Lining up my sights, I tried to focus on the target ahead but the pounding in my head increased with each passing second and before long I was packing up my range wares and popping a couple of Tyenol while I rested in the waiting area of my local range. Five minutes of breathing time before I braved the pain once more and finished my day of shooting. I grabbed my Howard Leight Impact Sport earmuffs, winced as they made contact with my glasses and went back to my lane to shoot.
While I have always preferred the protection earmuff style ear protection affords me on the range, I have never been a fan of the headache inducing pressure it puts on my glasses. Relying on my every-day prescription glasses to adequately shoot, the never ending cycle of headaches after a range day seemed to be the purgatory of which I was assigned. Until a new Kickstarter product popped on my radar in late 2017.
SightLines by Noisefighters promised to alleviate range day headache woes by offering a unique gel insert that better accommodated glasses and eye protection. I leapt at the chance to give these accessories a try and lucky for me the crew at Noisefighters were happy to oblige.
How SightLines work
SightLines are a set of gel earmuff pads that replaces stock pads in a variety of popular earmuff style headsets. SightLines easily pop into place, replacing the old pads. From there, users can slide glasses into the relief cuts positioned inside the pads. These relief cuts act like a shelf for glasses arms, securing them into place without pushing them into the wearer’s head.
Though the relief cuts offer a channel for glasses arms to slide into, they still deliver a tight seal around the ear area to protect ears from harmful noise. Sporting gel on the inside, the outside of the SightLines ear pads is constructed from polyurethane making them UV-resistant as well as waterproof.
There’s no fancy tools or extra grunt work required to fit them into the headset. In the case of my Howard Leight Impact Sport muffs, I simply removed the old ear pads and popped the new SightLines in. All in all it took just a couple of minutes to place both ear pads in each ear of the muff.
Out of the box, I noticed that the SightLines seemed thinner than my Howard Leight stock ear pads. I was curious how that would ultimately hold up against gun fire, but more on that later. The gel design is an interesting one. The pads are squishy, with some obvious give, but firm all at the same time. I liken it to a memory foam mattress. Push in on certain areas and you’ll get a little give but lay across the whole thing and it offers support, the same is true for the SightLines. The gel construction gives it a comfortable feel against the head and definitely reduces hot spots around the ears. I found that, glasses aside, I could wear the SightLines longer than I could the stock Howard Leight ear pads.
The true test, however, came when I slipped my glasses on. Noisefighters recommends that users put the headset on first, then guide glasses into place using the relief channels. The first time I tried, my glasses ended up crooked. I had missed the relief cut on one side. The second time I slowed the process down and correctly seated each glasses arm onto the relief cut. Lo and behold, I was wearing my glasses but I wasn’t squinting in pain.
The Sightlines worked as promised. Despite eliminating the immediate hotspots I was accustomed to while wearing my glasses, the pass or fail of the SightLines would come later that day when I strolled into my local range.
On the range
Steadying my sights on target, I slowly squeezed the trigger releasing another round down range. I had finished off one box of ammo and was now into my second. A full 45-minutes at my local indoor range – a perfect spot to test the validity of any hearing protection — had passed and my head was headache free. Again, the SightLines worked as intended.

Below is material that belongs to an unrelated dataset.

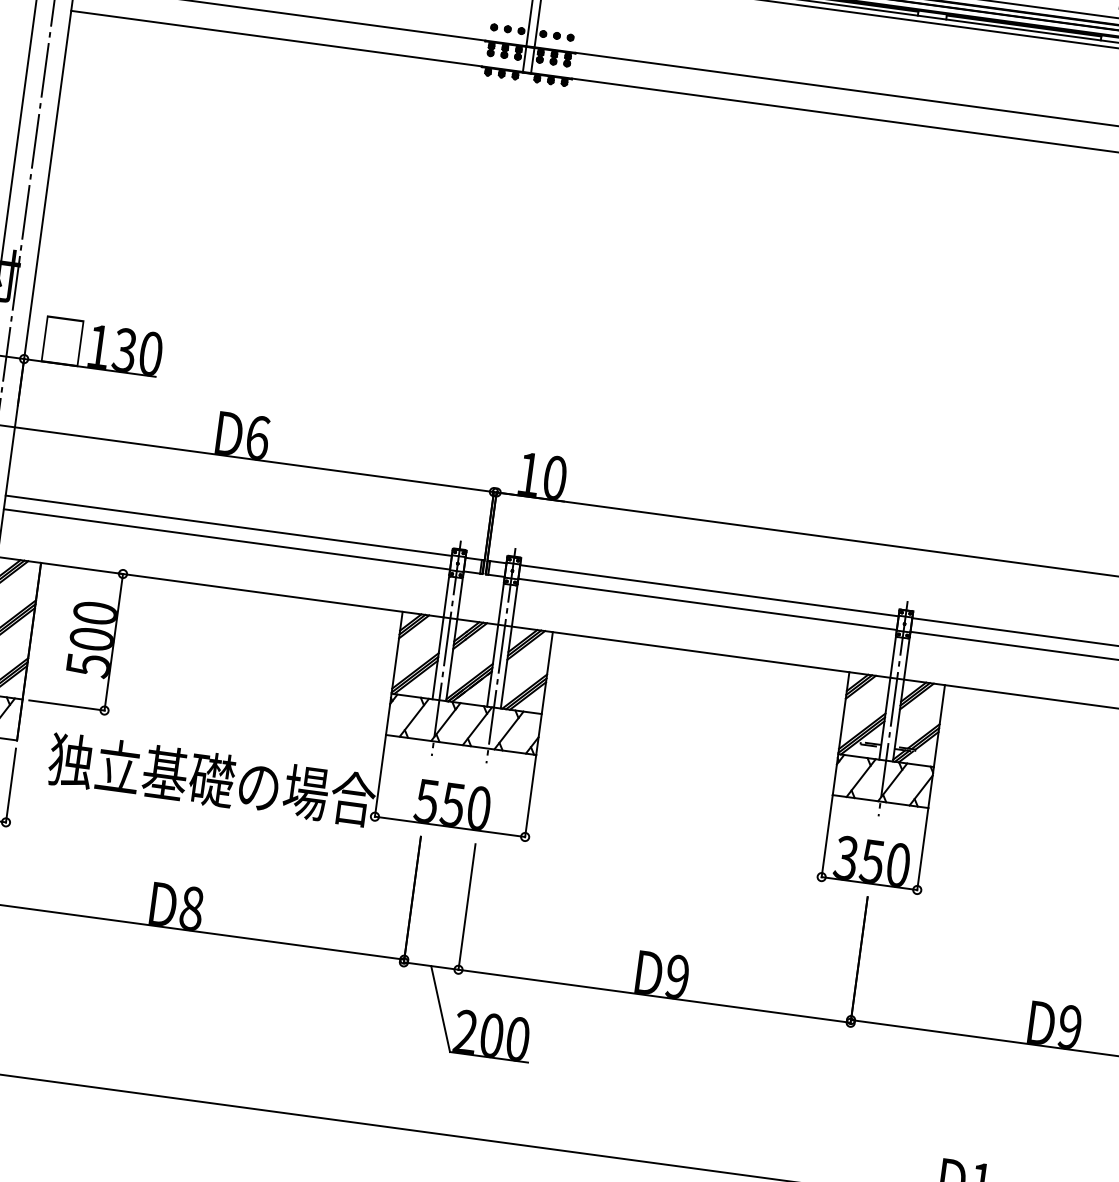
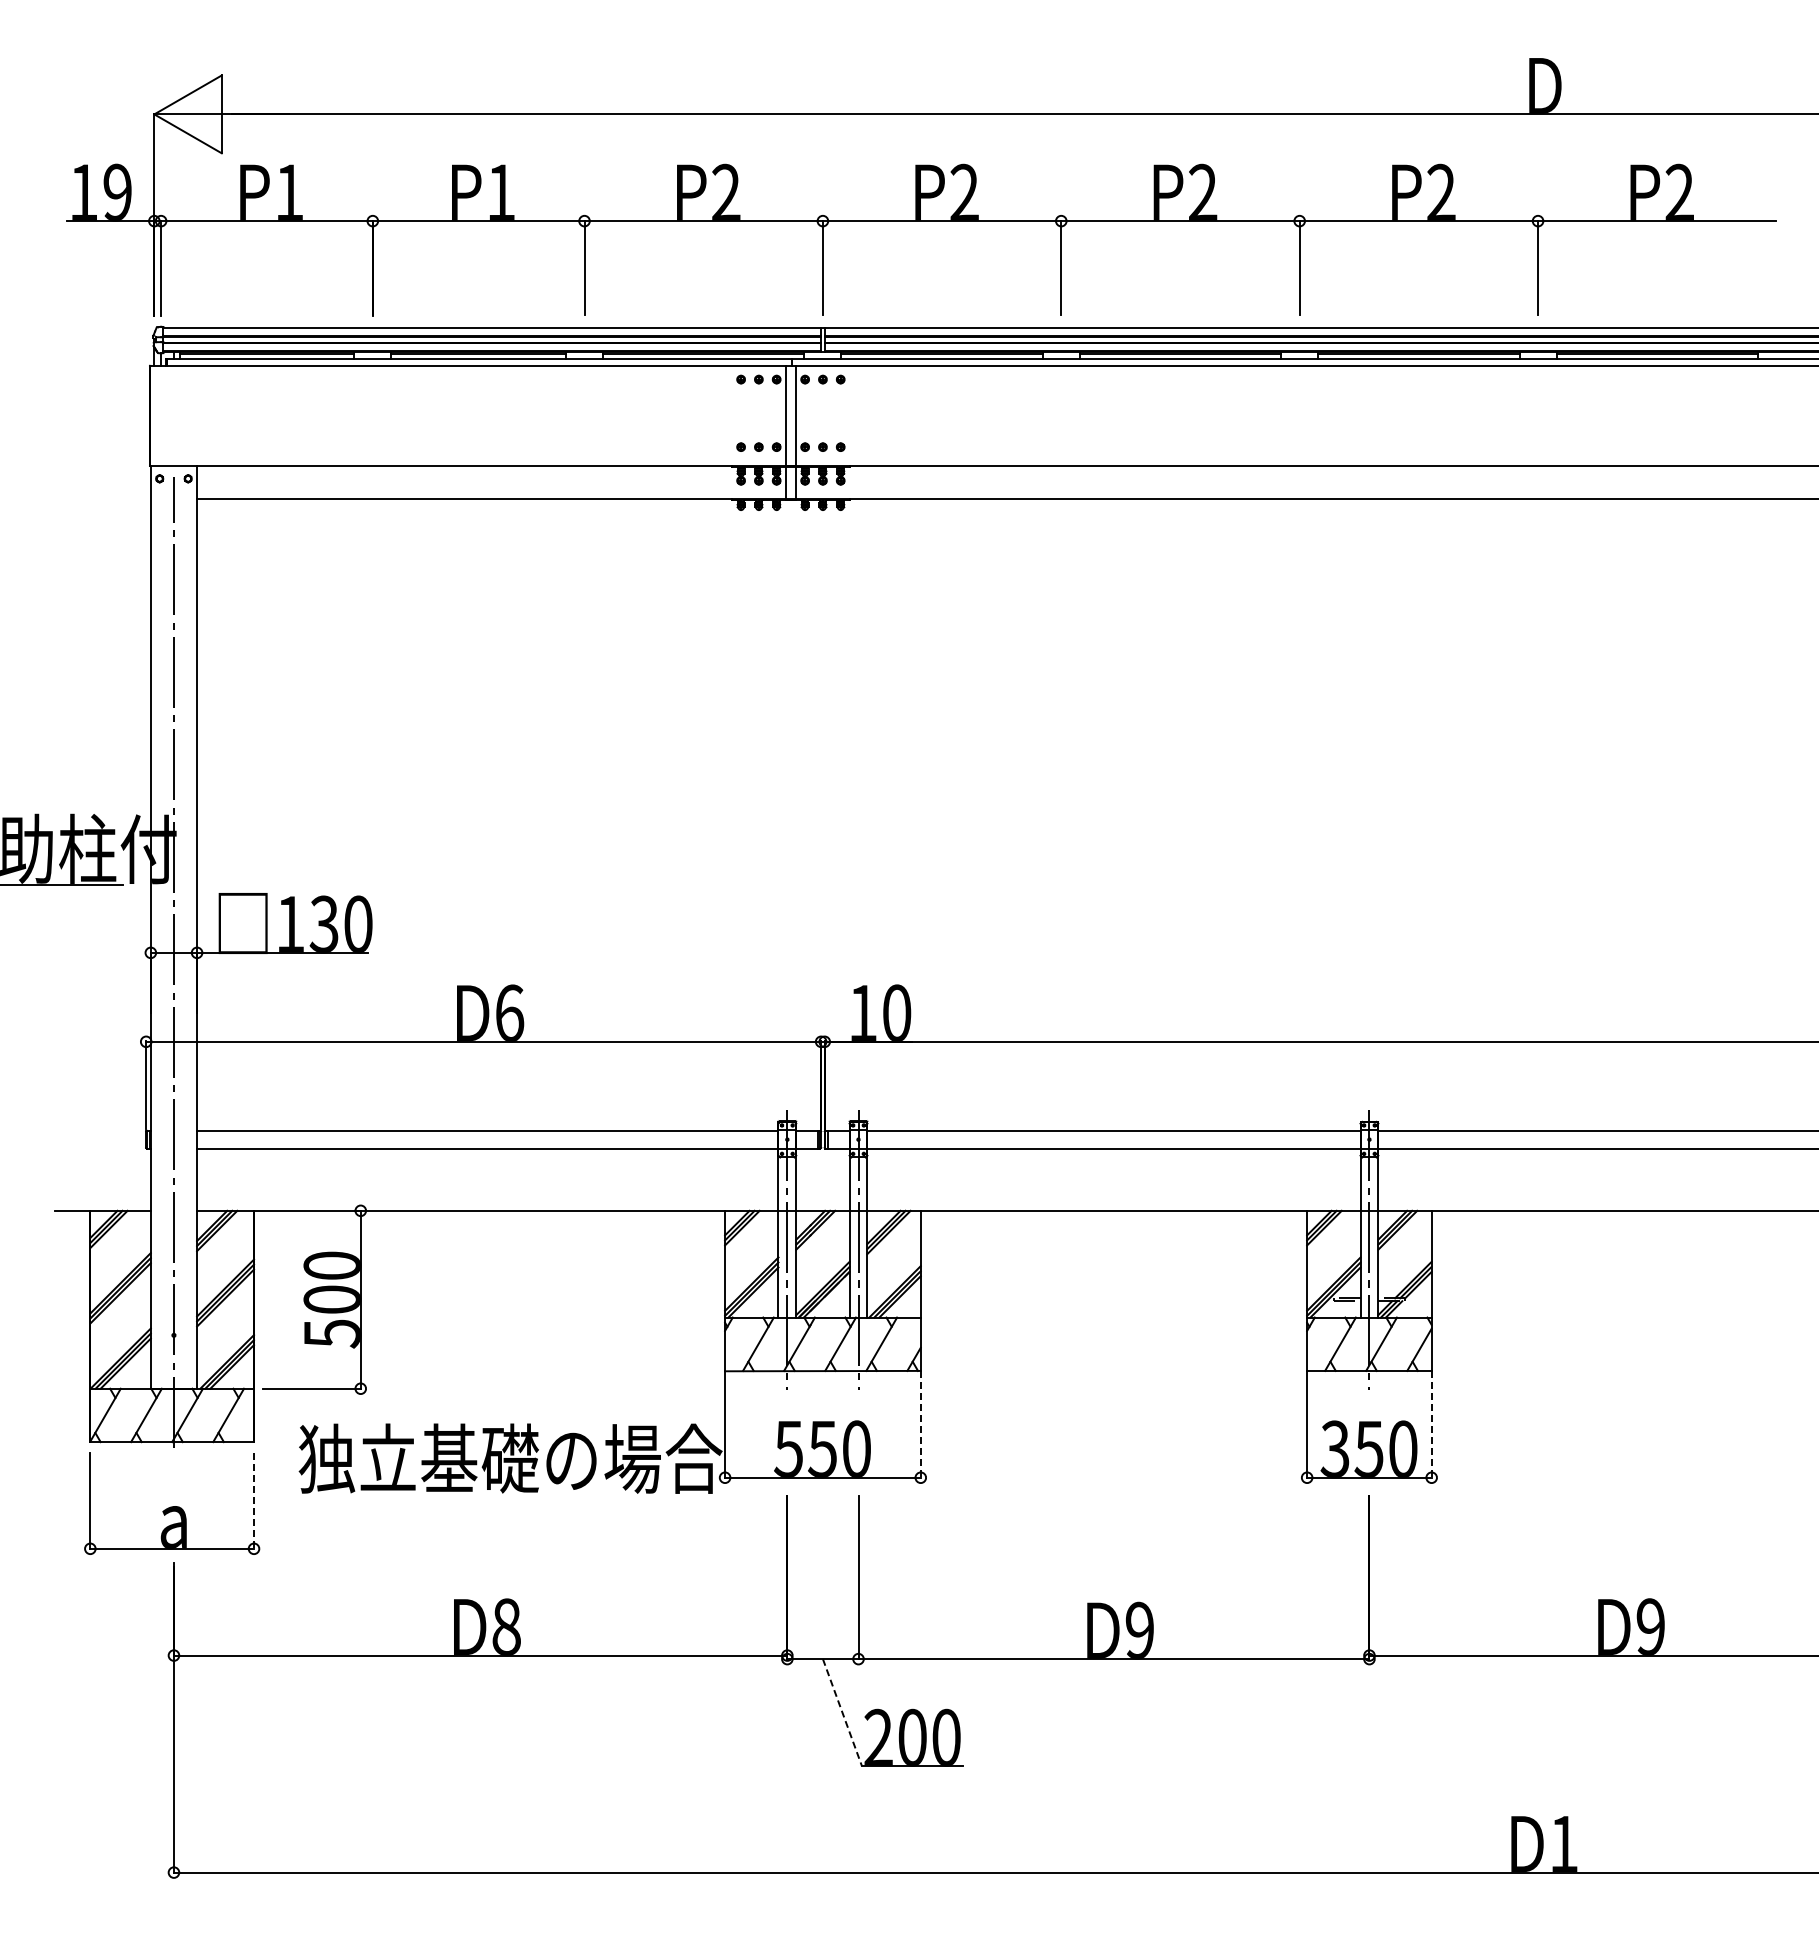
line: (11, 786) -> (254, 1501), solid -> dashed
line: (530, 796) -> (920, 1425), solid -> dashed
line: (922, 849) -> (1431, 1425), solid -> dashed
line: (440, 1009) -> (842, 1712), solid -> dashed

When they first arrived on my doorstep, I had noted they were thinner than my stock ear muffs on the Impact Sports. I was afraid this would ultimately mean less sound muffling when met with gun fire; but to my surprise I was wrong. The gel used helps blocks sounds and the relief cuts that my glasses slip into allow a complete seal around my head – a factor my old ear muffs couldn’t achieve. Ultimately, I walked away from the range without any ringing and certainly without any soreness or headaches.
The SightLines came to me about six months ago and since then I have used them every time I visit the range. Affording me both adequate hearing protection and comfort, I don’t think I’ll be swapping the SightLines out any time soon. Available for a variety of shooting earmuff style hearing protection, the SightLines are well worth their $45 price tag.